@napplet/conformance
Framework-agnostic conformance engine for the napplet protocol. It lets a napplet self-verify that it conforms to NIP-5D + the NAP wire protocol before publishing, in two scopes that share this one engine:
- Headless / CI — driven by the
napplet-conformancePlaywright CLI. - Standalone web runtime — the single-window
apps/conformanceapp.
v1 is zero-config protocol conformance: manifest/meta validity, boots under
sandbox="allow-scripts", receives runtime-injected window.napplet, every emitted postMessage
envelope validates against the per-NAP validators, graceful degradation when
domain presence returns false, and no forbidden globals / undeclared egress.
What's in the box
validateEnvelope(msg)— runtime validation of anydomain.actionenvelope a napplet emits, across all active NAP domains.
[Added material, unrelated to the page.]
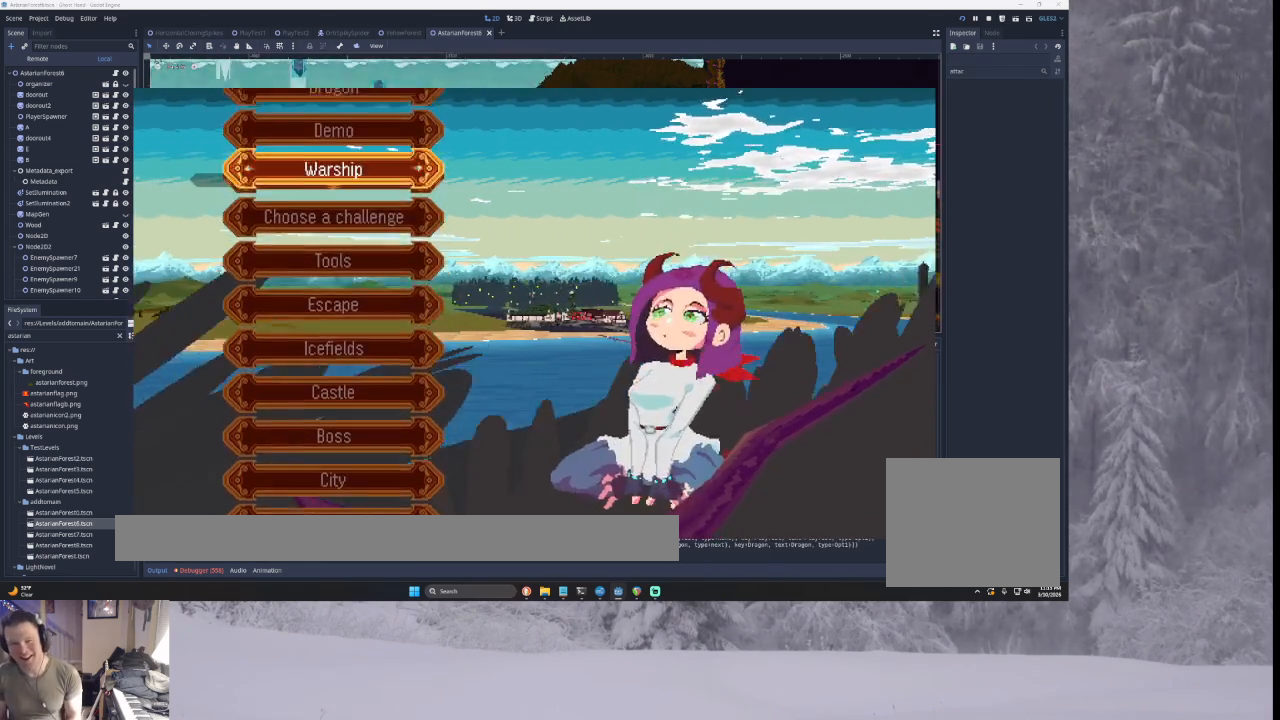
{"buttons": [], "left_stick": "down", "right_stick": "center", "events": [[67, "left_stick", "down"], [367, "left_stick", "center"], [433, "left_stick", "down"]]}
Catches malformed payloads, unknown types, and napplets that put shell→napplet (inbound) traffic on the wire.validateManifest(html)— checksnapplet-type,napplet-aggregate-hash,napplet-requires,napplet-config-schema, and the no-inline-<script>rule.
The validator surface is kept in lockstep with @napplet/nap by a drift test, so a
new NAP message type cannot ship without matching conformance coverage.
import { validateEnvelope, validateManifest } from '@napplet/conformance';
validateEnvelope({ type: 'relay.subscribe', id: 'a', subId: 'b', filters: [{ kinds: [1] }] }).ok; // true
validateManifest(builtIndexHtml).ok; // true when the manifest is well-formedThis package is a development/testing tool. It is not loaded inside the napplet sandbox at runtime.